Ask HN: How to mitigate DNS provider issues?
Everything appears to be back to normal for us right now, but this has definitely rattled us a bit. We've never had problems with Namecheap before. Admittedly, DNS / Nameserver routing is not something I have a lot of expertise in. Like many developers/ dev ops people, DNS is something I set once and mostly leave alone. I had not considered it a vector for failure.
Several question:
1) What are the best practices in mitigating something un-forseen like a DDOS attack on your DNS / Nameserver provider? It seems like redundancy is the only good option, since any provider we go with could get DDOS-ed. What are good redundancy setups?
2) I've heard people say 'don't do DNS with your registrar'. But I'm not clear on exactly why not. Are registrars just inherently worse at DNS & nameserving?
3) Out of curiosity, does anyone know why Namecheap was DDOS-ed? Was it just for the lolz?
8 comments
[ 0.26 ms ] story [ 33.1 ms ] threadI usually don't like to host DNS with the registrar because they tend to be kind of bad as far as flexibility. GoDaddy's DNS controls are pretty good, but I still tend to host my DNS elsewhere.

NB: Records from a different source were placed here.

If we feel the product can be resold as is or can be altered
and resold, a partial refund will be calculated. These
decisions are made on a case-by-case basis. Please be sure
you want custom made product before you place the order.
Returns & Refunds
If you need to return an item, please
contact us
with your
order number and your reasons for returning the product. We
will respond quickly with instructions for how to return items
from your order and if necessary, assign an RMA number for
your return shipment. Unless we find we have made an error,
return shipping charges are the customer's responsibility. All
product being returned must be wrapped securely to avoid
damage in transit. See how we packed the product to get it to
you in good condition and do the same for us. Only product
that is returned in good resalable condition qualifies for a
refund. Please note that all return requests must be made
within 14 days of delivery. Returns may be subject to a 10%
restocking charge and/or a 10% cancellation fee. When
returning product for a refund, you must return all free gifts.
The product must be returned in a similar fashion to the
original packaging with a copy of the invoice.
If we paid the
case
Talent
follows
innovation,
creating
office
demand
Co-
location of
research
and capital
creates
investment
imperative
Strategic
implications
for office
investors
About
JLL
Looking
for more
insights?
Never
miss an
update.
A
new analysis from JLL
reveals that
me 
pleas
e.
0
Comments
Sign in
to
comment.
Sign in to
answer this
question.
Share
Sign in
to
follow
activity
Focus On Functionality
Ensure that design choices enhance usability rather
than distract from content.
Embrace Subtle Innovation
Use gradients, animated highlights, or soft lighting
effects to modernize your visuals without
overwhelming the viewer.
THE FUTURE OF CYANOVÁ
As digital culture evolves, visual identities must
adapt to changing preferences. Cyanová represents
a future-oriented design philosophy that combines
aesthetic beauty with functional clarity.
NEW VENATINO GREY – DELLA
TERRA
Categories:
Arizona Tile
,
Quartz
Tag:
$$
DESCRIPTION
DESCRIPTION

If that looks like overkill, you might consider this plan: http://www.dyndns.com/services/upgrades/
I'm using route53 from Amazon. It's dirt cheap and they no slouches when it comes to reliability. It's still relatively new though.
As for why Namecheap got hit, who knows. Could be a malicious attack on a site using the service, could be a prank. Maybe just for lolz. There's any number of reasons. Unless they release that info, I don't think you'll find a clear answer any time soon :-/.